This year we can see that cryptocurrencies tend to move up even by 15% on a daily basis. Such price changes are known as volatility. But what if … this is perfectly normal, ակի sudden changes are one of the characteristics of cryptocurrencies that allow you to make a good profit.
First of all, cryptocurrencies have recently reached the masses, so all the news about them և the news is “hot”. After each announcement by government officials about the possible regulation or ban on the cryptocurrency market, we notice huge price movements.
Second. The nature of Pt cryptocurrencies is more like a “value store” (as gold used to be). Many investors consider them a back-up option for stocks, physical assets such as gold (traditional) currencies. Transfer speed also affects cryptocurrency volatility. For the fastest, the transfer takes only a few seconds (up to a minute), which makes them a great asset for short-term trading if there is currently no good trend in other types of assets.
What everyone should consider. This speed is also in line with the life trends of cryptocurrencies. Although trends in regular markets can last for months or even years, here they occur even in days or hours.
This takes us to the next point. Although it is a market worth hundreds of billions of dollars, it is still a very small amount compared to the daily trading volume compared to the traditional currency market or stocks. Therefore, one investor who makes 100 million transactions on the stock exchange will not cause a huge change in price, but this is a significant transaction on the scale of the cryptocurrency market.

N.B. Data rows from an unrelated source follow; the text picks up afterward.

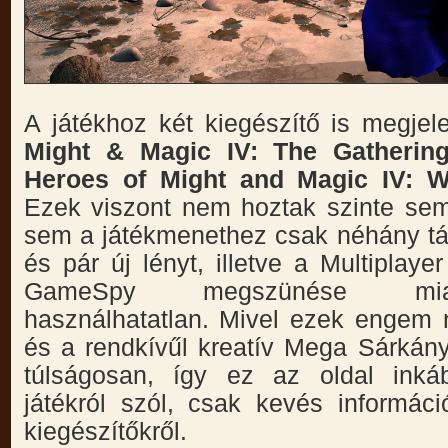
A játékhoz két kiegészítő is megjel
Might & Magic IV: The Gatherin
Heroes of Might and Magic IV: 
Ezek viszont nem hoztak szinte semm
sem a játékmenethez csak néhány tár
és pár új lényt, illetve a Multiplay
GameSpy megszünése mia
használhatatlan. Mivel ezek engem
és a rendkívűl kreatív Mega Sárkány
túlságosan, így ez az oldal inká
játékról szól, csak kevés informáci
kiegészítőkről.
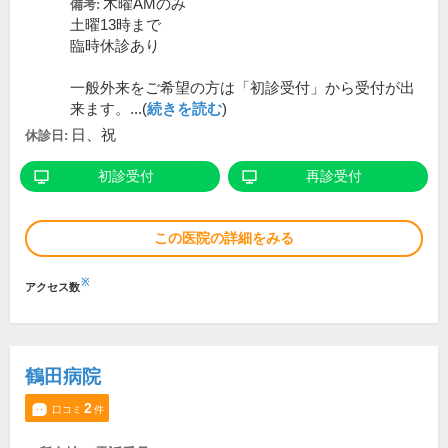
木曜AMのみ
備考:
土曜13時まで
臨時休診あり
一般外来をご希望の方は「初診受付」から受付が出
来ます。...(
続きを読む
)
日、祝
休診日:
初診受付
再診受付
この医院の詳細をみる
※
アクセス数
鶴田病院
2
口コミ
件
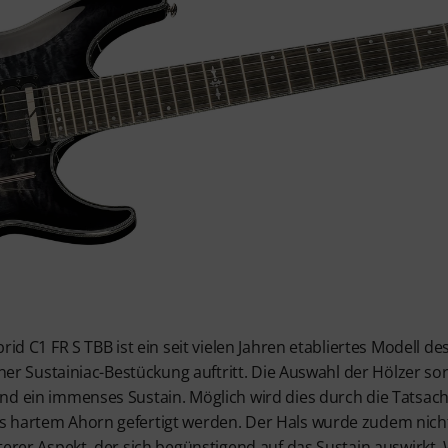
rid C1 FR S TBB ist ein seit vielen Jahren etabliertes Modell 
einer Sustainiac-Bestückung auftritt. Die Auswahl der Hölzer so
nd ein immenses Sustain. Möglich wird dies durch die Tatsac
 hartem Ahorn gefertigt werden. Der Hals wurde zudem nicht
terer Aspekt, der sich begünstigend auf das Sustain auswirkt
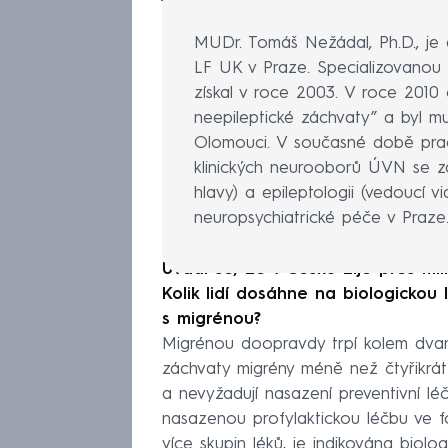
MUDr. Tomáš Nežádal, Ph.D., je 
LF UK v Praze. Specializovanou 
získal v roce 2003. V roce 2010 
neepileptické záchvaty” a byl mu
Olomouci. V současné době pra
klinických neurooborů ÚVN se za
hlavy) a epileptologii (vedoucí v
neuropsychiatrické péče v Praze
Uvádí se, že v Česku žije přes mil
Kolik lidí dosáhne na biologickou l
s migrénou?
Migrénou doopravdy trpí kolem dva
záchvaty migrény méně než čtyřikrát z
a nevyžadují nasazení preventivní léč
nasazenou profylaktickou léčbu ve 
více skupin léků, je indikována biol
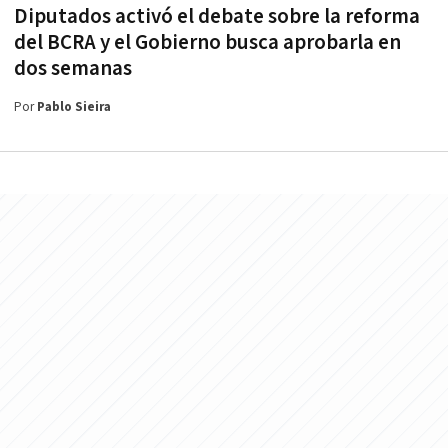
Diputados activó el debate sobre la reforma
del BCRA y el Gobierno busca aprobarla en
dos semanas
Por
Pablo Sieira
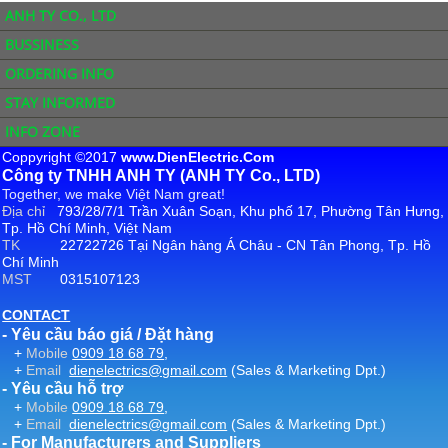
ANH TY CO., LTD
BUSSINESS
ORDERING INFO
STAY INFORMED
INFO ZONE
Coppyright ©2017
www.DienElectric.Com
Công ty TNHH ANH TY (ANH TY Co., LTD)
Together, we make Việt Nam great!
Địa chỉ
793/28/7/1 Trần Xuân Soạn, Khu phố 17, Phường Tân Hưng,
Tp. Hồ Chí Minh, Việt Nam
TK
22722726 Tại Ngân hàng Á Châu - CN Tân Phong, Tp. Hồ
Chí Minh
MST
0315107123
CONTACT
- Yêu cầu báo giá / Đặt hàng
+
Mobile
0909 18 68 79
,
+
Email
dienelectrics@gmail.com
(Sales & Marketing Dpt.)
- Yêu cầu hỗ trợ
+
Mobile
0909 18 68 79
,
+
Email
dienelectrics@gmail.com
(Sales & Marketing Dpt.)
- For Manufacturers and Suppliers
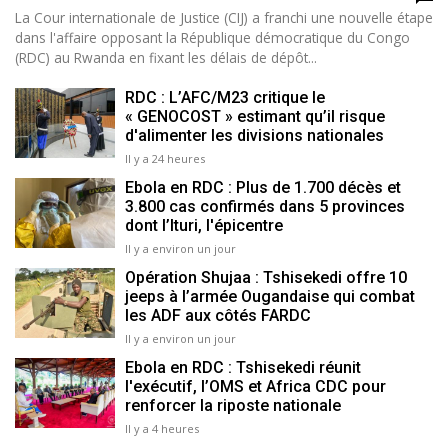
La Cour internationale de Justice (CIJ) a franchi une nouvelle étape
dans l'affaire opposant la République démocratique du Congo
(RDC) au Rwanda en fixant les délais de dépôt...
RDC : L’AFC/M23 critique le
« GENOCOST » estimant qu’il risque
d'alimenter les divisions nationales
Il y a 24 heures
Ebola en RDC : Plus de 1.700 décès et
3.800 cas confirmés dans 5 provinces
dont l’Ituri, l'épicentre
Il y a environ un jour
Opération Shujaa : Tshisekedi offre 10
jeeps à l’armée Ougandaise qui combat
les ADF aux côtés FARDC
Il y a environ un jour
Ebola en RDC : Tshisekedi réunit
l'exécutif, l’OMS et Africa CDC pour
renforcer la riposte nationale
Il y a 4 heures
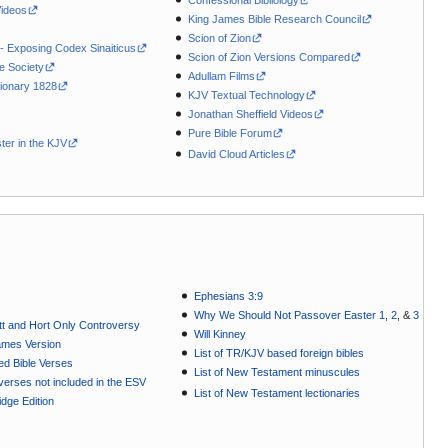
Videos
King James Bible Research Council
Scion of Zion
 - Exposing Codex Sinaiticus
Scion of Zion Versions Compared
le Society
Adullam Films
ionary 1828
KJV Textual Technology
Jonathan Sheffield Videos
Pure Bible Forum
ter in the KJV
David Cloud Articles
Ephesians 3:9
Why We Should Not Passover Easter 1
,
2
, &
3
t and Hort Only Controversy
Will Kinney
ames Version
List of TR/KJV based foreign bibles
ted Bible Verses
List of New Testament minuscules
e verses not included in the ESV
List of New Testament lectionaries
dge Edition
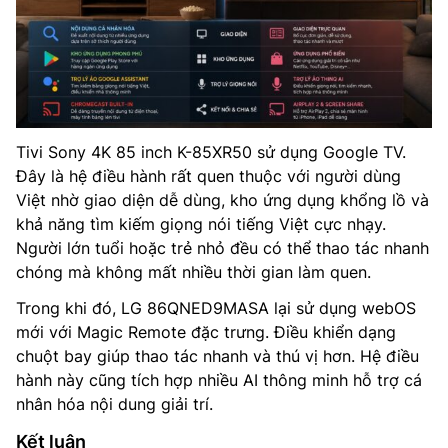
Tivi Sony 4K 85 inch K-85XR50 sử dụng Google TV.
Đây là hệ điều hành rất quen thuộc với người dùng
Việt nhờ giao diện dễ dùng, kho ứng dụng khổng lồ và
khả năng tìm kiếm giọng nói tiếng Việt cực nhạy.
Người lớn tuổi hoặc trẻ nhỏ đều có thể thao tác nhanh
chóng mà không mất nhiều thời gian làm quen.
Trong khi đó, LG 86QNED9MASA lại sử dụng webOS
mới với Magic Remote đặc trưng. Điều khiển dạng
chuột bay giúp thao tác nhanh và thú vị hơn. Hệ điều
hành này cũng tích hợp nhiều AI thông minh hỗ trợ cá
nhân hóa nội dung giải trí.
Kết luận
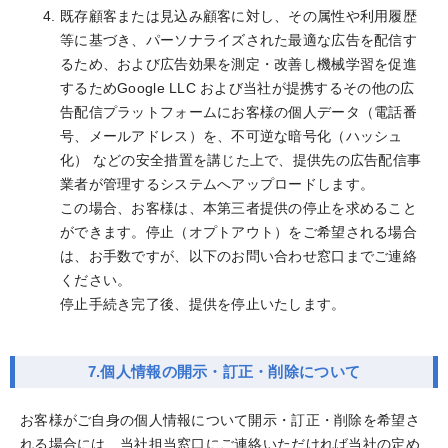
既存顧客または見込み顧客に対し、その属性や利用履歴
等に基づき、パーソナライズされた最適な広告を配信す
るため、および広告効果を測定・改善し機械学習を促進
するためGoogle LLC および当社が提携するその他の広
告配信プラットフォームにお客様の個人データ（電話番
号、メールアドレス）を、不可逆な暗号化（ハッシュ
化） などの安全措置を講じた上で、提供先の広告配信事
業者が管理するシステムへアップロードします。
この場合、お客様は、本第三者提供の停止を求めること
ができます。停止（オプトアウト）をご希望される場合
は、お手数ですが、以下のお問い合わせ窓口までご連絡
ください。
停止手続き完了後、提供を停止いたします。
7.個人情報の開示・訂正・削除について
お客様がご自身の個人情報について開示・訂正・削除を希望さ
れる場合には、当社担当窓口にご連絡いただければ当社の定め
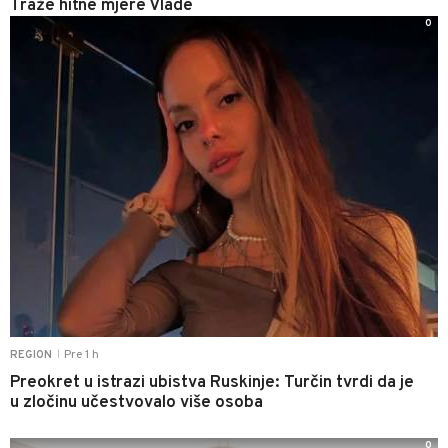
Traže hitne mjere Vlade
0
Pre 1 h
REGION
|
Preokret u istrazi ubistva Ruskinje: Turčin tvrdi da je
u zločinu učestvovalo više osoba
0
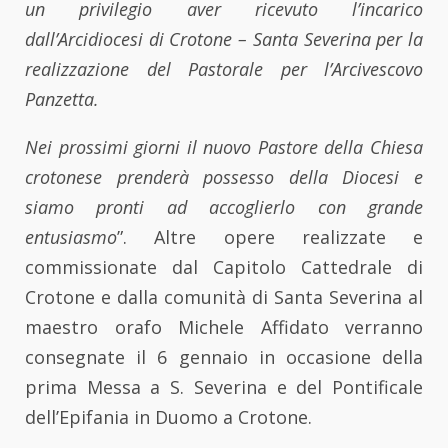
un privilegio aver ricevuto l’incarico
dall’Arcidiocesi di Crotone – Santa Severina per la
realizzazione del Pastorale per l’Arcivescovo
Panzetta.
Nei prossimi giorni il nuovo Pastore della Chiesa
crotonese prenderà possesso della Diocesi e
siamo pronti ad accoglierlo con grande
entusiasmo
”. Altre opere realizzate e
commissionate dal Capitolo Cattedrale di
Crotone e dalla comunità di Santa Severina al
maestro orafo Michele Affidato verranno
consegnate il 6 gennaio in occasione della
prima Messa a S. Severina e del Pontificale
dell’Epifania in Duomo a Crotone.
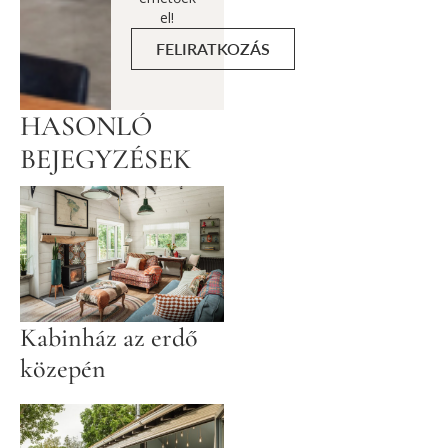
el!
FELIRATKOZÁS
HASONLÓ
BEJEGYZÉSEK
Kabinház az erdő
közepén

Because cryptocurrencies are digital assets, they are subject to cryptocurrency features, software upgrades, or an expandable blockchain partnership, which makes it more attractive to potential investors (as SegWit activation actually doubles the value of Bitcoin).
These elements are combined for the reason that we see such huge changes in the price of cryptocurrencies in a matter of hours, days, weeks, and so on.
But answering the question of the first paragraph. One of the classic rules of trading is to buy cheaply, sell high, and therefore have short but strong trends every day (instead of weaker stocks for weeks or months), giving you much better chances. to make a decent profit if used properly.